Cedeira is a municipality in the province of A Coruña in the autonomous community of Galicia in northwestern Spain. It is situated in the northern coast of the Rías Altas. Cedeira has a population of 7,412 inhabitants (INE, 2010).

Parroquias
Cedeira (Santa María do Mar)
Cervo (Santalla)
Esteiro (San Fiz)
Montoxo (San Xiao)
Piñeiro (San Cosme)
Régoa (Santa María)
San Román de Montoxo (San Román)

Demography  
From:INE Archiv

Politics

Economy

Travelers from Cedeira travel to South Africa, Terranova in Canada or the Irish Box to fish. Most of the fish, mainly tuna, is canned and stored in warehouses locally for later distribution to different parts of Spain and Europe.

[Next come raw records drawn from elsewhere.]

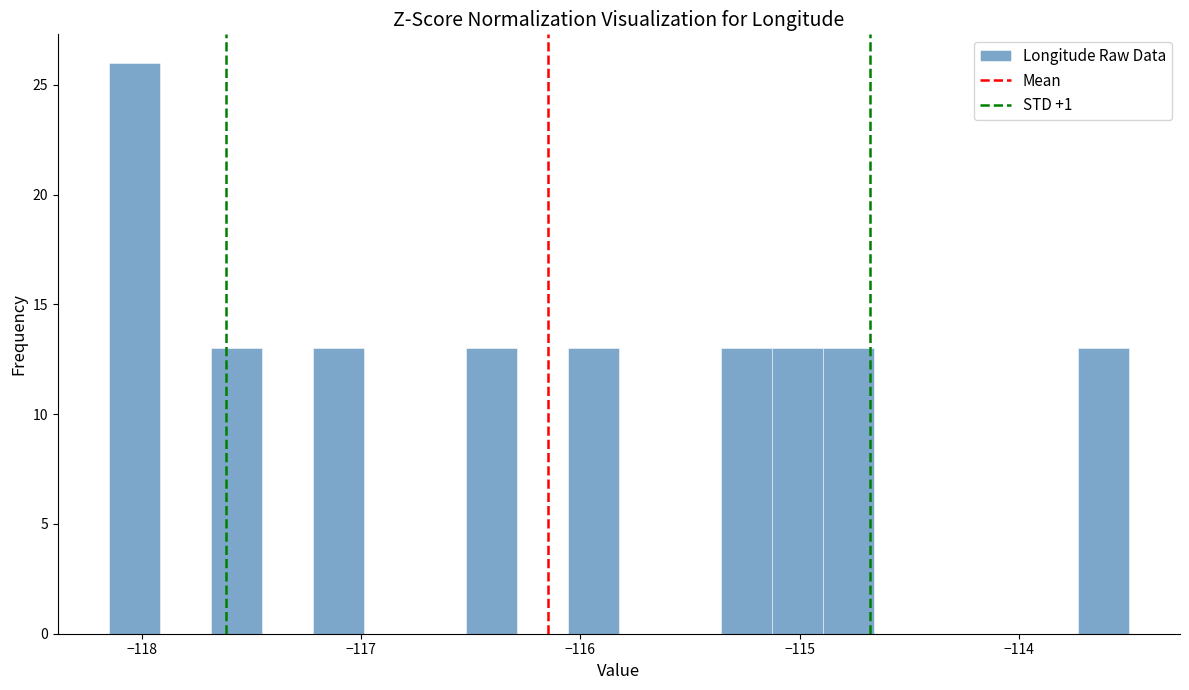

Read against the x-axis, roughly where is the centre of the tallest bar?

-118.0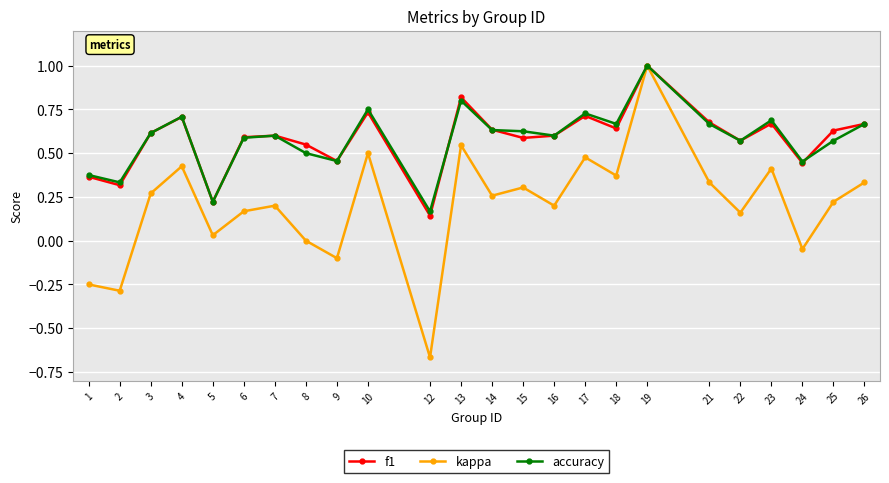

Which series changed the most between 9 and 15?

kappa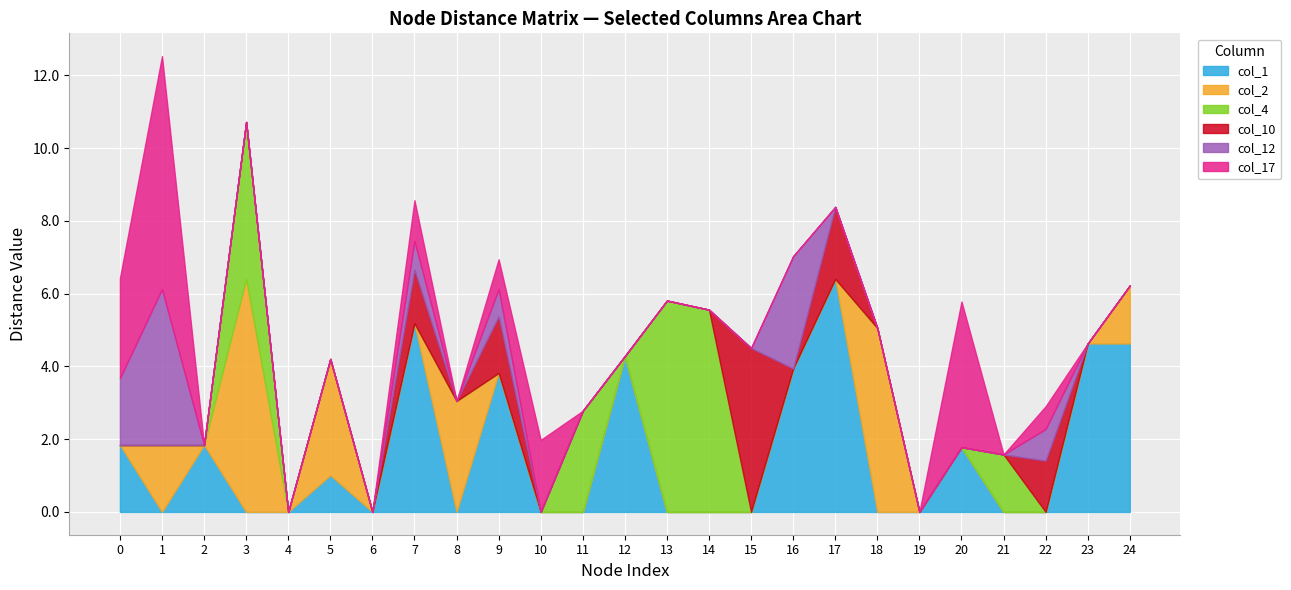

In col_2, how many points are lower than both neighbors (excluding endpoints)?

4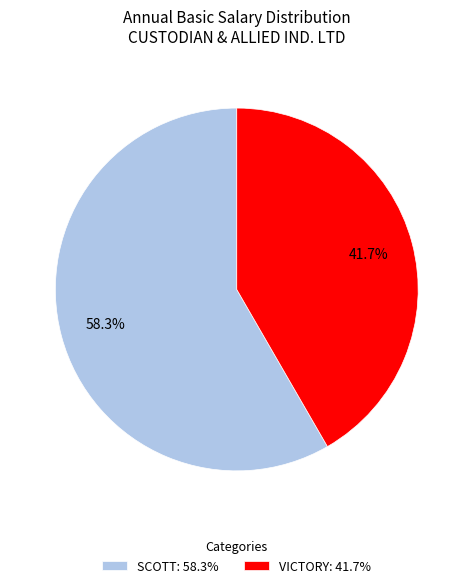

Does VICTORY account for over 50% of the chart?

No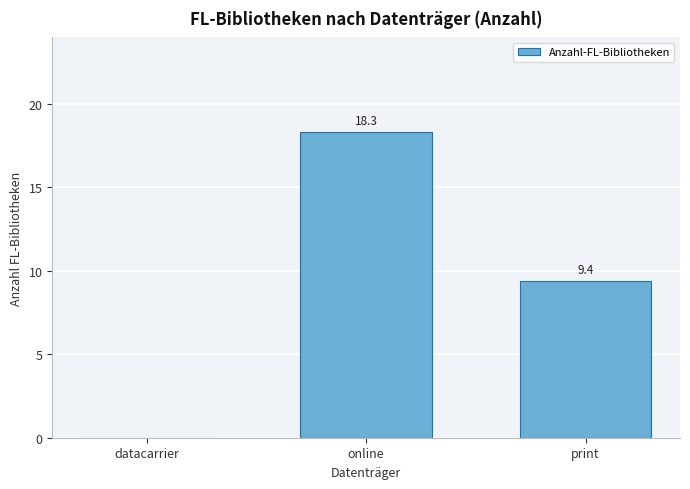

What is the sum of all values?

27.7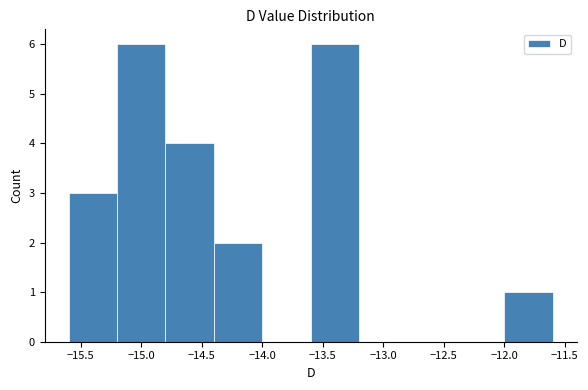

How tall is the bar that spans -15.2 to -14.8 on the x-axis? The values are not printed on the chart, so give them approximately, as read against the axis.

6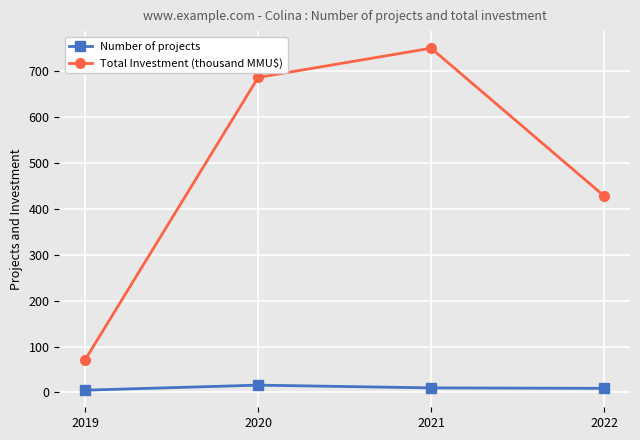

True or false: Number of projects has more than 0 points higher than both neighbors.

True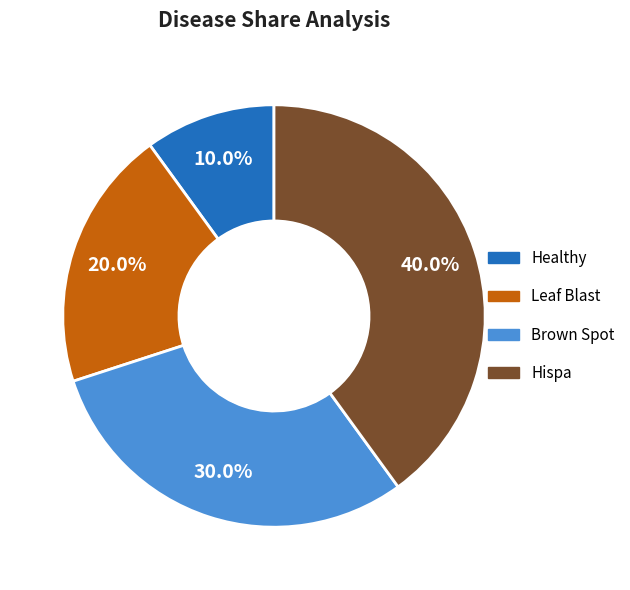

Is it true that Leaf Blast is 6% of the pie?

False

Farming, horse breeding and timber production, together with services are the main economic activities. Since the late 1980s Cedeira has developed into a coastal resort.

Wind-mill parks are common in Ferrolterra, particularly in the boroughs of Cariño, Cedeira and A Capela.

Santo André de Teixido
Nearby is the site of Santo André (or San Andres), a pre-Christian pilgrimage site, with a holy well. Parts of the chapel at San Andres dates from the 12th century, although most of the structure was designed by Miguel Lopez de la Peña and built in 1789. The earliest reference to Christian pilgrimage there comes from a 1391 manuscript, in which a woman from nearby Viveiro says:

Iten mando yr por min en romaria yr per min a Santo Andre of Teixido, porque Ilo tenno prometudo, tenno, et que le ponnan enno seu altar hua candea commo he hua muller de meu estado

The cliffs of San Andres are described as the highest in Europe.

Culture
Cedeira hosts a small Medieval Fair in one of its main squares each year. In addition, the gastronomical "Percebe" (barnacle) festival is held in July.